Echtgold zu transmutieren lohnt sich auf Anub aber nicht ^^ Zumindest nicht, wenn man sich die Mats im AH besorgen muss. Echtgold ist günstiger als die Mats dafür. btw.. wieviele Alchis hast du denn, dass du Echtgold stackweise herstellen kannst?


----------



## Dexis (24. Februar 2011)

Izara schrieb:


> Echtgold zu transmutieren lohnt sich auf Anub aber nicht ^^ Zumindest nicht, wenn man sich die Mats im AH besorgen muss. Echtgold ist günstiger als die Mats dafür. btw.. wieviele Alchis hast du denn, dass du Echtgold stackweise herstellen kannst?


Da können die anderen aber nichts für wenn du auf einem Server spielst wo du fürs Echtgold kaum etwas bekommst^^
Und mit dem Stack Echtgold meinte er sicherlich, dass er nach und nach transmutiert bis er einen Stack zusammen hat. Ansonsten vielleicht der Alchi mit Transmutations-Spezialisierung, bei dem kann das Echtgold beim Herstellen auch mehrfach proccen.


----------



## md.geist (4. März 2011)

im moment kann man da wohl noch nicht viel zu sagen. wir werden erstmal patch 4.1 abwarten müssen und dann werden wir sehen wie es weitergeht. offiziell bekannt ist jedenfalls noch nichts


----------



## Deadlikemee (7. März 2011)

Izara schrieb:


> Hm, und neben Echtgold, flüchtigen Elementen transmutieren, Pyriumbarren und all den Transmute-CDs aus WotLK und BC freut er sich dann gaaaanz bestimmt über einen weiteren CD -.- Da wird dann die Qual der Wahl noch schöner werden..




Könntet ihr euch vorstellen das blizz uns Bergbauern einen strich durch die rechnung zieht  und aus echtgold die epic sockeln macht Oder vielecht  auch ein echtgold erz einführt und uns bergbauer wieder ein Für wettfarmen  begeistert?


----------



## Phribos (8. März 2011)

Naja, lt.
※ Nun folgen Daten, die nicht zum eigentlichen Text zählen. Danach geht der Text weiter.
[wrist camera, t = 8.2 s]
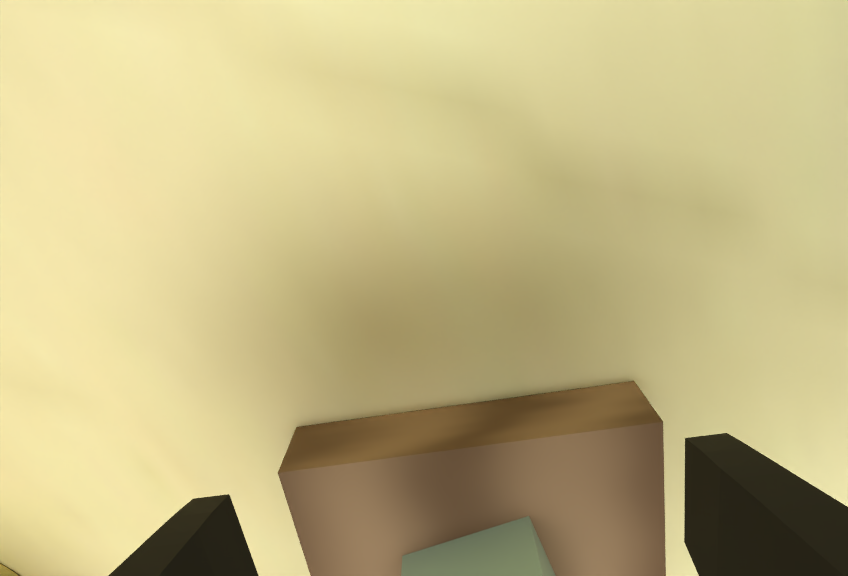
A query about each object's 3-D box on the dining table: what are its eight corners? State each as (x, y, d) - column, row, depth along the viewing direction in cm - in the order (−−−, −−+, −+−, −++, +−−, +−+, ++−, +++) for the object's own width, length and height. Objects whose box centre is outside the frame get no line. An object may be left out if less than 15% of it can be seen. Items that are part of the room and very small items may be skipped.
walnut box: (628, 372, 19) (662, 422, 16) (638, 616, 23) (667, 689, 20) (300, 418, 20) (277, 472, 17) (366, 645, 24) (357, 720, 21)
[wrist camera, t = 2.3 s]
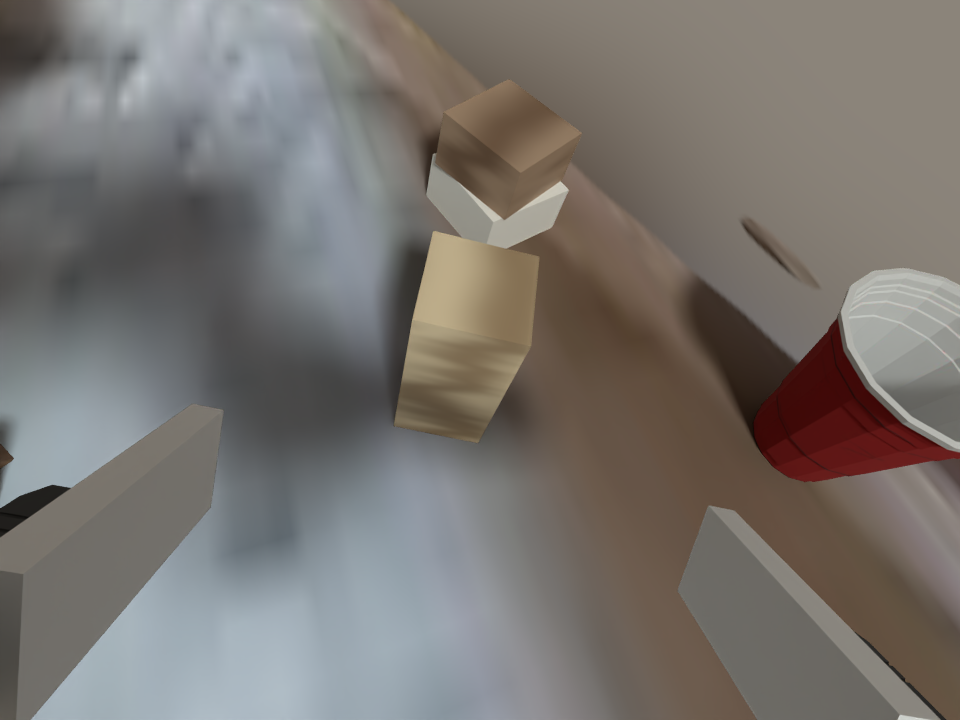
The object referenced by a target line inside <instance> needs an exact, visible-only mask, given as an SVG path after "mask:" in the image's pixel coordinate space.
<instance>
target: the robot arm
mask: <svg viewBox="0 0 960 720" xmlns="http://www.w3.org/2000/svg"><path fill="white" fill-rule="evenodd" d="M223 412H224V410H222V409H217V408H212V407H207V406H202V405H196V404H191V405H190V406H189V407H187V408H186V409H184V410H183V411H181V412H180V413H179V414H177V415H176V416H174V417H173V418H171V419H170V420H168V421H167V422H166V423H164V424H163V425H161V426H160V427H158V428H157V429H156V430H154V431H153V432H151V433H150V434H148V435H147V436H145V437H144V438H143V439H141V440H140V441H138V442H137V443H135V444H134V445H133V446H131V447H130V448H128V449H127V450H125V451H124V452H122V453H121V454H120V455H118V456H117V457H115V458H114V459H112V460H111V461H110V462H108V463H107V464H105V465H104V466H102V467H101V468H99V469H98V470H97V471H95V472H94V473H92V474H91V475H89V476H88V477H87V478H85V479H84V480H82V481H81V482H79V483H78V484H76V485H75V486H74V487H72V488H67V487H62V486H56V485H50V486H47V487H44V488H42V489H39V490H36V491H33V492H30V493H27V494H24V495H21V496H19V497H18V498H16V499H14V500H13V501H11V502H10V503H8V504H7V505H5V506H3V507H2V508H0V720H31V719H32V717H33V716H34V715H35V714H36V713H37V712H38V710H39V709H40V708H41V707H42V706H43V704H44V703H45V702H46V701H47V700H48V699H49V697H50V696H51V695H52V694H53V693H54V691H55V690H56V689H57V688H58V687H59V686H60V684H61V683H62V682H63V681H64V680H65V679H66V677H67V676H68V675H69V674H70V673H71V671H72V670H73V669H74V668H75V667H76V666H77V664H78V663H79V662H80V661H81V660H82V658H83V657H84V656H85V655H86V654H87V653H88V651H89V650H90V649H91V648H92V647H93V645H94V644H95V643H96V642H97V641H98V640H99V638H100V637H101V636H102V635H103V634H104V633H105V631H106V630H107V629H108V628H109V627H110V625H111V624H112V623H113V622H114V621H115V620H116V618H117V617H118V616H119V615H120V614H121V612H122V611H123V610H124V609H125V608H126V607H127V605H128V604H129V603H130V602H131V601H132V599H133V598H134V597H135V596H136V595H137V594H138V592H139V591H140V590H141V589H142V588H143V587H144V585H145V584H146V583H147V582H148V581H149V579H150V578H151V577H152V576H153V575H154V574H155V572H156V571H157V570H158V569H159V568H160V566H161V565H162V564H163V563H164V562H165V561H166V559H167V558H168V557H169V556H170V555H171V553H172V552H173V551H174V550H175V549H176V548H177V546H178V545H179V544H180V543H181V542H182V541H183V539H184V538H185V537H186V536H187V535H188V533H189V532H190V531H191V530H192V529H193V528H194V526H195V525H196V524H197V523H198V522H199V520H200V519H201V518H202V517H203V516H204V515H205V513H206V512H207V511H208V510H209V509H210V507H211V502H212V494H213V487H214V479H215V472H216V464H217V457H218V450H219V442H220V435H221V427H222V420H223ZM678 592H679V594H680V595H681V597H682V599H683V600H684V602H685V603H686V605H687V607H688V608H689V610H690V612H691V613H692V615H693V616H694V618H695V620H696V621H697V623H698V625H699V626H700V628H701V629H702V631H703V633H704V634H705V636H706V637H707V639H708V641H709V642H710V644H711V646H712V647H713V649H714V650H715V652H716V654H717V655H718V657H719V659H720V660H721V662H722V663H723V665H724V667H725V668H726V670H727V671H728V673H729V675H730V676H731V678H732V680H733V681H734V683H735V684H736V686H737V688H738V689H739V691H740V692H741V694H742V696H743V697H744V699H745V701H746V702H747V704H748V705H749V707H750V709H751V710H752V712H753V714H754V715H755V717H756V718H757V720H946V719H945V718H944V717H943V716H942V715H941V714H940V713H939V712H938V711H937V710H936V709H935V708H934V707H933V706H932V705H931V704H930V703H929V702H928V701H927V700H926V699H925V698H924V697H923V696H922V695H921V694H920V693H919V692H918V691H917V690H916V689H915V688H914V687H913V686H912V685H911V684H910V683H907V682H905V678H904V677H903V676H902V675H901V674H900V673H899V672H898V671H897V670H896V669H895V668H894V667H893V666H889V664H888V663H889V662H888V661H887V660H886V659H885V658H884V657H883V656H882V655H881V654H880V653H879V652H878V651H877V650H876V649H875V648H874V647H873V646H872V645H871V644H870V643H869V642H868V641H866V640H865V639H864V638H862V637H861V636H860V635H858V634H857V633H856V632H854V631H853V630H852V629H851V628H850V627H849V626H848V625H847V624H846V623H845V622H844V621H843V620H842V619H841V618H840V617H839V616H838V615H837V614H836V613H835V612H834V611H833V610H832V609H831V608H830V607H829V606H828V605H827V604H826V603H825V602H824V601H823V600H822V599H821V598H820V597H819V596H818V595H817V594H816V593H815V592H814V591H813V590H812V589H811V588H810V587H809V586H808V585H807V584H806V583H805V582H804V581H803V580H802V579H801V578H800V577H799V576H798V575H797V574H796V573H795V572H794V571H793V570H792V569H791V568H790V567H789V566H788V565H787V564H786V563H785V562H784V561H783V560H782V559H781V558H780V557H779V556H778V555H777V554H776V553H775V552H774V550H773V549H772V548H771V547H770V546H769V545H768V544H767V543H766V542H765V541H764V540H763V539H762V538H761V537H760V536H759V535H758V534H757V533H756V532H755V531H754V530H753V529H752V528H751V527H750V526H749V525H748V524H747V523H746V522H745V521H744V520H743V519H742V518H741V517H740V516H739V515H738V514H737V513H736V512H735V511H734V510H729V509H724V508H718V507H713V506H708V508H707V511H706V514H705V516H704V519H703V522H702V525H701V527H700V530H699V533H698V536H697V538H696V541H695V544H694V547H693V549H692V552H691V555H690V558H689V560H688V563H687V566H686V569H685V571H684V574H683V577H682V580H681V582H680V585H679V588H678Z"/></svg>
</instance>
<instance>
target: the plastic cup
mask: <svg viewBox="0 0 960 720" xmlns="http://www.w3.org/2000/svg"><path fill="white" fill-rule="evenodd" d="M753 424H754V437H755V439H756V442H757V444H758V446H759V448H760V450H761V453H762V454H763V455H764V456H765V458H766V459H767V460H768V461H769V462H770V463H771V465H772V466H773V467H774V468H776V469H777V470H779V471H780V472H782V473H783V474H785V475H786V476H788V477H789V478H793V479H796V480H800V481H804V482H807V481H812V482H815V481H821V480H828V479H833V478H838V477H843V476H854V475H860V474H866V473H871V472H877V471H882V470H887V469H892V468H897V467H903V466H908V465H913V464H918V463H923V462H929V461H940V460H946V459H952V458H956V459H959V458H960V285H958V284H956V283H954V282H952V281H950V280H948V279H946V278H944V277H941V276H937V275H933V274H929V273H924V272H920V271H916V270H912V269H908V268H900V269H888V270H877V271H872V272H871V273H869V274H868V275H866V276H865V277H863V278H862V279H860V280H858V281H857V282H855V283H854V284H852V285H851V286H850V288H849V289H848V291H847V293H846V296H845V299H844V301H843V304H842V307H841V309H840V312H839V314H838V316H837V319H836V320H835V321H834V322H833V324H832V325H831V326H830V327H829V330H828V332H827V333H826V334H825V335H824V336H823V337H822V338H821V339H820V340H819V342H818V343H817V344H816V345H815V346H814V347H813V348H812V349H811V351H809V353H808V354H807V355H806V356H805V357H804V358H803V359H802V360H801V361H800V362H799V363H798V364H797V366H796V367H795V368H794V369H793V370H792V371H791V372H790V373H789V374H788V375H787V376H786V378H785V379H784V380H783V381H782V383H781V385H780V386H779V387H778V388H777V389H776V390H775V392H774V393H773V394H772V395H771V396H770V397H769V398H768V399H767V400H766V401H765V402H764V403H763V404H762V405H761V408H760V409H759V410H758V412H757V415H756V417H755V420H754V422H753Z"/></svg>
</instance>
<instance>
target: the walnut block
mask: <svg viewBox="0 0 960 720" xmlns="http://www.w3.org/2000/svg"><path fill="white" fill-rule="evenodd" d="M581 135H582V133H581V132H580V131H578V130H577V129H575V128H574V127H573V126H572V125H570V124H569V123H568V122H566V121H565V120H564V119H562V118H561V117H559V116H558V115H557V114H556V113H554V112H553V111H551V110H550V109H549V108H548V107H546V106H545V105H543V104H542V103H541V102H539V101H538V100H537V99H535V98H534V97H533V96H531V95H530V94H529V93H527V92H526V91H524V90H523V89H522V88H521V87H519V86H518V85H516V84H515V83H514V82H513V81H511V80H510V79H508V80H506V81H505V82H502V83H500V84H498V85H497V86H494V87H492V88H491V89H488V90H486V91H484V92H482V93H480V94H479V95H477V96H475V97H473V98H471V99H469V100H467V101H465V102H463V103H461V104H459V105H457V106H455V107H453V108H451V109H449V110H447V111H445V112H444V113H443V119H442V125H441V131H440V136H439V142H438V148H437V154H436V160H435V164H437V165H438V166H439V167H440V168H442V169H443V170H444V171H445V172H446V173H448V174H449V175H450V176H451V177H452V178H454V179H455V180H456V181H457V182H459V183H460V184H461V185H462V186H463V187H465V188H466V189H467V190H468V191H469V192H471V193H472V194H473V195H474V196H476V197H477V198H478V199H479V200H480V201H482V202H483V203H484V204H485V205H487V206H488V207H489V208H490V209H491V210H493V211H494V212H495V213H496V214H497V215H499V216H500V217H501V218H502V219H504V220H506V219H507V218H509V217H510V216H511V215H513V214H514V213H516V212H517V211H519V210H520V209H521V208H523V207H524V206H526V205H527V204H529V203H530V202H531V201H533V200H534V199H536V198H537V197H539V196H540V195H541V194H543V193H544V192H546V191H547V190H549V189H550V188H551V187H553V186H554V185H556V184H557V183H559V182H560V181H562V179H563V177H564V174H565V172H566V170H567V167H568V165H569V163H570V160H571V158H572V155H573V153H574V151H575V149H576V146H577V144H578V142H579V139H580V137H581Z"/></svg>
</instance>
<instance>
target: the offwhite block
mask: <svg viewBox="0 0 960 720" xmlns="http://www.w3.org/2000/svg"><path fill="white" fill-rule="evenodd" d="M436 154H437V153H434V154H433V157H432V163H431V169H430V175H429V182H428V188H427V194H426V196H427V197H428V198H429V199H430V200H431V201H432V203H433V204H434V205H435V206H436V207H437V209H438V210H439V211H440V212H441V213H442V214H443V216H444V217H445V218H446V219H447V220H448V221H449V223H450V224H451V225H452V226H453V227H454V228H455V230H456V231H457V232H458V233H459V234H460V235H461V237H462V238H464V239H468V240H473V241H477V242H481V243H485V244H489V245H493V246H497V247H501V248H505V249H506V248H508V247H510V246H513V245H515V244H517V243H519V242H521V241H523V240H526V239H528V238H530V237H532V236H534V235H536V234H539V233H541V232H543V231H545V230H547V229H549V228H552V226H553V224H554V222H555V220H556V217H557V215H558V213H559V211H560V208H561V206H562V204H563V202H564V200H565V197H566V195H567V193H568V191H569V190H568V189H567V188H566V187H565V186H564V185H563V184H562V183H561V181H560V182H559V183H557V184H556V185H554V186H553V187H551V188H550V189H549V190H547V191H546V192H544V193H543V194H541V195H540V196H539V197H537V198H536V199H534V200H533V201H531V202H530V203H529V204H527V205H526V206H524V207H523V208H521V209H520V210H519V211H517V212H516V213H514V214H513V215H511V216H510V217H509V218H507V219H506V220H504V219H502V218H501V217H500V216H499V215H497V214H496V213H495V212H494V211H493V210H491V209H490V208H489V207H488V206H487V205H485V204H484V203H483V202H482V201H480V200H479V199H478V198H477V197H476V196H474V195H473V194H472V193H471V192H469V191H468V190H467V189H466V188H465V187H463V186H462V185H461V184H460V183H459V182H457V181H456V180H455V179H454V178H452V177H451V176H450V175H449V174H448V173H446V172H445V171H444V170H443V169H442V168H440V167H439V166H438V165H437V164H435V160H436Z"/></svg>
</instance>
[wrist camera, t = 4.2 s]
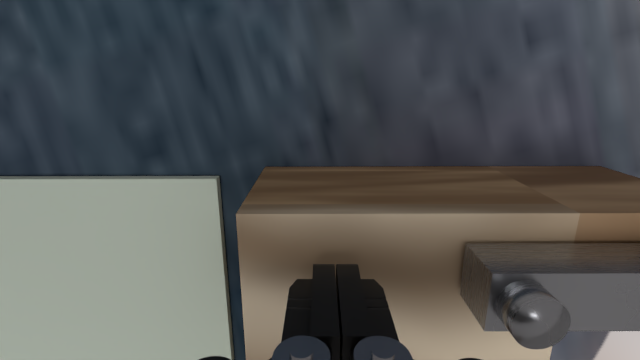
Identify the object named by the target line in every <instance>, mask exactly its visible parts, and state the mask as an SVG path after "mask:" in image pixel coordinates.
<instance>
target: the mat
mask: <svg viewBox="0 0 640 360" xmlns="http://www.w3.org/2000/svg"><path fill="white" fill-rule="evenodd" d="M209 356H222V357H226V358H229V359H230V360H234V349H233V337H232V325H231V312H230V300H229V288H228V275H227V263H226V251H225V238H224V226H223V214H222V201H221V189H220V177H219V176H0V360H199V359H201V358H204V357H209Z"/></svg>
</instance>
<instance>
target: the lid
mask: <svg viewBox="0 0 640 360" xmlns="http://www.w3.org/2000/svg"><path fill="white" fill-rule="evenodd" d="M579 216H580V213H578V212H576V211H575V210H573V209H571V208H569V207H567V206H565V205H563V204H242V205H241V207H240V208H239V210H238V211H237V213H236V223H237V238H238V252H239V266H240V280H241V295H242V309H243V323H244V337H245V352H246V360H269V359H270V358H271V357H272V355H273V352H274V350H275V348H276V347H277V346H278V345H279V344H280V343H281V340H282V333H283V326H284V320H285V313H286V306H287V300H288V293H289V288H290V286H291V285H292V284H293V283H294V282H295V281H296V279H312V277H313V264H334V265H335V278H336V264H358V267H359V272H360V277H361V279H374V280H375V281H377V282H378V283H379V284H380V285H381V286H382V287H383V289H384V293H385V296H386V301H387V302H388V306H389V309H390V312H391V316H392V319H393V322H394V326H395V329H396V332H397V335H398V339H399V342H400V343H402V344H403V345H404V346H405V347H406V348H407V349H408V350H409V352H410V354H411V356H412V358H413V359H414V360H459V359H463V358H477V359H482V360H549V359H550V355H551V350H552V346H551V347H548V348H545V349H529V348H526V347H523V346H522V345H520V344H519V343H518V342H517V341H516V340H515V339H514V337H513V336H512V335H511V333H510V332H509V331H484V330H483V329H482V327H481V326H480V324H479V323H478V321H477V320H476V318H475V317H474V315H473V314H472V312H471V310H470V309H469V307H468V306H467V304H466V303H465V301H464V300H463V298H462V297H461V295H460V287H461V279H462V270H463V262H464V254H465V245H466V244H520V243H574V240H575V235H576V230H577V226H578V221H579Z"/></svg>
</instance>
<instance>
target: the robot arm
mask: <svg viewBox="0 0 640 360" xmlns="http://www.w3.org/2000/svg"><path fill="white" fill-rule="evenodd" d="M199 360H230V359H229V358H226V357H222V356H209V357H204V358H201V359H199ZM269 360H414V359H413V358H412V356H411V354H410V352H409V350H408V349H407V348H406V347H405V346H404V345H403V344H402V343H400V342H399V339H398V335H397V332H396V329H395V326H394V322H393V319H392V316H391V312H390V309H389V306H388V302H387V301H386V296H385V293H384V289H383V287H382V286H381V285H380V284H379V283H378V282H377V281H375V280H374V279H361V277H360V272H359V267H358V264H336V278H335V265H334V264H313V277H312V279H296V281H295V282H294V283H293V284H292V285H291V286H290V288H289V293H288V300H287V306H286V313H285V320H284V326H283V333H282V340H281V343H280V344H279V345H278V346H277V347H276V348H275V350H274V352H273V355H272V357H271V358H270V359H269ZM459 360H482V359H477V358H463V359H459Z"/></svg>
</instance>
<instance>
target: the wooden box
mask: <svg viewBox="0 0 640 360" xmlns="http://www.w3.org/2000/svg"><path fill="white" fill-rule="evenodd" d="M242 204H563V205H565V206H567V207H569V208H571V209H573V210H575V211H576V212H578V213H580V216H579V221H578V226H577V230H576V235H575V240H574V243H640V178H637V177H634V176H630V175H627V174H624V173H621V172H617V171H614V170H611V169H608V168H604V167H601V166H407V167H265V168H264V170H263V171H262V173H261V174H260V176H259V178H258V179H257V181H256V182H255V184H254V186H253V187H252V189H251V191H250V192H249V194H248V195H247V197H246V199H245V200H244V202H243V203H242Z"/></svg>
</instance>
Deiner Aussage würde Blizz entweder den Bergbauern (nicht sammeln für Epic-Steinchen) oder den Alchis (kein CD-Verkauf mehr) einen Strich durch die Rechnung machen.

Ich vermute, dass ein neues Erz eingeführt wird, evtl. wie früher nur über Raids erreichbar...


----------



## cdc (19. Juni 2011)

wir stehen 8 Tage vor 4.2 und bis jetzt gibt es noch keine Infos über die Einführung von Epicgems... 

Meint Ihr da tut sich noch was oder kommen die erst mit t13?


----------



## Gromack (20. Juni 2011)

Also wenn ich das richtig gelesen habe (post von Gostcrower)
sind keine Epischen - Gems für Patch 4.2 geplant.

Ob in 4.3 keine Ahnung - komme aber auch ohne selbige
gut zurecht hätte aber die letzten Wochen umsonst 
Phyriterz gebunkert 

Gruss Gromack


----------